Genomewide Structural Annotation and Evolutionary Analysis of the Type I MADS-Box Genes in Plants

Abstract The type I MADS-box genes constitute a largely unexplored subfamily of the extensively studied MADS-box gene family, well known for its role in flower development. Genes of the type I MADS-box subfamily possess the characteristic MADS box but are distinguished from type II MADS-box genes by the absence of the keratin-like box.
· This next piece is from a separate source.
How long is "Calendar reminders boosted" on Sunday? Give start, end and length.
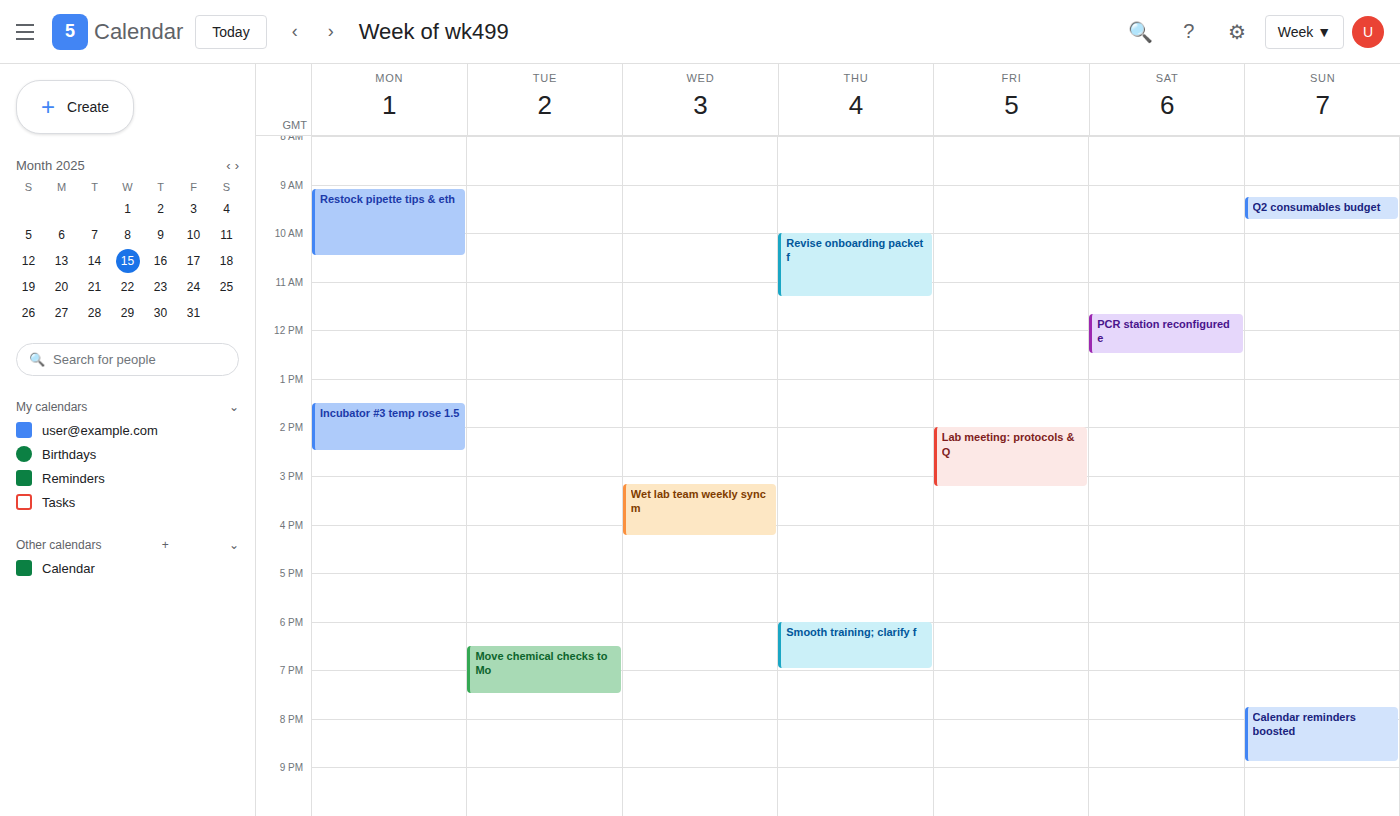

In this in silico study, we have structurally annotated all 47 members of the type I MADS-box gene family in Arabidopsis thaliana and exerted a thorough analysis of the C-terminal regions of the translated proteins. On the basis of conserved motifs in the C-terminal region, we could classify the gene family into three main groups, two of which could be further subdivided. Phylogenetic trees were inferred to study the evolutionary relationships within this large MADS-box gene subfamily. These suggest for plant type I genes a dynamic of evolution that is significantly different from the mode of both animal type I (SRF) and plant type II (MIKC-type) gene phylogeny. The presence of conserved motifs in the majority of these genes, the identification of Oryza sativa MADS-box type I homologues, and the detection of expressed sequence tags for Arabidopsis thaliana and other plant type I genes suggest that these genes are indeed of functional importance to plants. It is therefore even more intriguing that, from an experimental point of view, almost nothing is known about the function of these MADS-box type I genes.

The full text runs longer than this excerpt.